Jesús Seade, Mexico’s top diplomat for North America, said the proposed tariffs would be “disastrous”, while analysts and investors have speculated that the measure could be the trigger that pushes the global economy into recession.

Commerzbank strategist Ulrich Leuchtmann said: “The US trade policy has taken a qualitatively different turn. Using tariffs as a tool for non-economic goals is something which brings a new quality to proceedings.”

Shares in carmakers and supply chain companies suffered the worst.
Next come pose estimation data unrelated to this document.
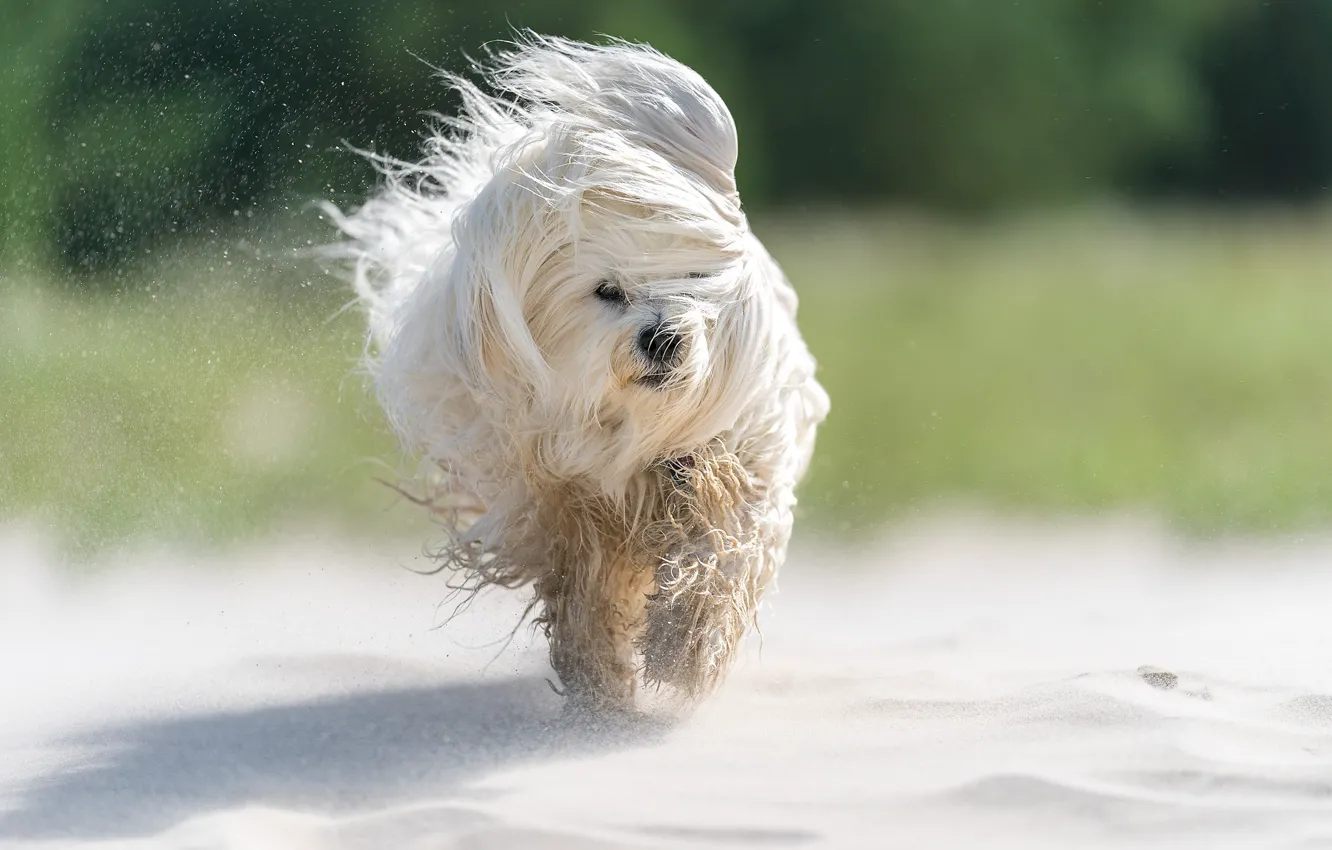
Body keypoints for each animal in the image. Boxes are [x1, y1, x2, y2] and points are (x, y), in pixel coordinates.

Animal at [325, 34, 820, 714]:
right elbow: (585, 592)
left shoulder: (744, 461)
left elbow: (724, 548)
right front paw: (601, 685)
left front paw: (684, 649)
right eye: (608, 291)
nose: (661, 337)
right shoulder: (567, 506)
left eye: (695, 278)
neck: (637, 431)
Ford fell 3.4% and Fiat Chrysler 5%.

Mexico is the single biggest source of parts and engines for the US vehicle sector, importing some $128bn worth of products.

A research note from Deutsche Bank said the tariff measure “could cripple the industry and cause major uncertainty”.

The total value of US imports from Mexico is about $350bn.

In Europe, car shares were also down, with Renault shedding 4.5%, Volkswagen 2.6% lower, and BMW 1.6% off.

The Business Roundtable, a US body made of chief executives of major US corporations, urged Mr Trump to reconsider.

“Imposing unilateral tariffs on Mexican imports would be a grave error,” the group said in a statement, warning that this “would create significant economic disruption and tax US workers, farmers, consumers and businesses”.

It also warned that the move jeopardised a new US-Mexico-Canada trade deal to replace Nafta.

The US Chamber of Commerce, which represents three million businesses in the US, also condemned the proposed tariffs.

“These tariffs will be paid by American families and businesses without doing a thing to solve the very real problems at the border,” said Neil Bradley, the chief policy officer.

‘Come back home’

Analysts said that in the highly competitive car and consumer goods sectors, companies were unlikely to be able to pass on extra costs to consumers.

“Margins are so thin in the US market right now that there’s no way that any automaker is not going to pass on these tariffs to their customers,” said Janet Lewis, an analyst at Macquarie Securities.

“The unknown factor is the impact on suppliers, as components can move back and forth between Mexico, the United States and Canada up to 20 times before they make their way into assembled cars,” she said.

But Mr Trump said the tariffs raised would help restore the US car industry, and he urged companies to “come back home to the USA”.

Any retaliation by Mexico could put further pressure on American farmers already suffering from the US trade war with China, as well as flooding and wet weather.

Last week, the White House announced a $16bn aid package for farmers, following $12bn in assistance in 2018, to help compensate for Beijing’s retaliation.

Dave Salmonsen, a trade policy specialist for the American Farm Bureau Federation, said farmers and consumers would both suffer.

“Fresh food crosses the border everyday, so the consequences on fresh fruits and vegetables would be fairly immediate,” he told the AFP news agency, adding that a lot of beer and tequila was also imported.